L’exception : en cas de cessation d’activité de l’entreprise
La Cour de cassation appliquait également ce principe en cas de cessation d’activité de l’entreprise (voir notamment Cass. soc. 7-3-2007 n° 05-43.872 FP-PB : RJS 5/07 n° 586) mais elle a assoupli sa position en 2014, en décidant que, lorsque l’entreprise n’appartient pas à un groupe, une cessation totale d’activité autorise l’employeur, par exception, à licencier un salarié inapte pour motif économique dans la mesure où tout reclassement est impossible (Cass. soc. 9-12-2014 n° 13-12.535 FS-P : RJS 2/15 n° 88).
Continuant dans cette voie, la chambre sociale avait censuré la décision d’une cour d’appel ayant jugé nul le licenciement économique notifié à un salarié déclaré inapte à son poste à la suite d’un accident du travail par le liquidateur judiciaire de l’entreprise, en raison de l’absence de toute recherche de reclassement.
Selon la Cour de cassation, « l’impossibilité de reclassement de l’intéressé ressortissait à la cessation totale d’activité de l’entreprise mise en liquidation judiciaire sans poursuite d’activité, et il n’était pas prétendu que celle-ci appartenait à un groupe » (Cass. soc. 4-10-2017 n° 16-16.441 FS-PB).
La même analyse est retenue en l’espèce, à propos non pas d’une liquidation judiciaire de l’entreprise, mais d’une liquidation amiable.
Il convient de noter que la Cour de cassation prend soin de relever que le motif économique invoqué par l’employeur n’était pas remis en cause par le salarié.
La solution ne serait certainement pas la même dans l’hypothèse où le salarié établirait que l’employeur a commis une fraude ayant eu pour objet ou pour effet d’éluder les obligations légales mises à sa charge en cas d’inaptitude du salarié.
A notre sens, la solution retenue par la Cour de cassation est pragmatique : la recherche d’un reclassement dans une entreprise cessant son activité serait purement théorique.
On peut s’interroger, toutefois, sur les conséquences indemnitaires de cette décision pour le salarié.
Ce dernier peut en effet prétendre, en cas d’inaptitude physique résultant d’un accident du travail ou d’une maladie professionnelle, à une indemnité spéciale de licenciement égale au double de l’indemnité légale minimale de licenciement (C. trav. art.
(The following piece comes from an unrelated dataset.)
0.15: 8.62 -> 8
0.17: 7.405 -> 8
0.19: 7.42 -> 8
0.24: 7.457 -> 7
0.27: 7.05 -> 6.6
L 1226-14) ou, si elle lui est supérieure, à l’indemnité conventionnelle de licenciement (Cass. soc. 10-5-2005 n° 03-44.313 F-PB : RJS 7/05 n° 731).
Or le licenciement motivé par la cessation d’activité de l’entreprise n’ouvre pas droit, pour le salarié, à une telle indemnité.
Ainsi en l’espèce, l’arrêt d’appel qui avait condamné l’employeur à verser au salarié plus de 26 000 € à titre de solde d’indemnité spéciale de licenciement est censuré. Sur ce point, la solution retenue par la Cour de cassation peut sembler sévère pour le salarié.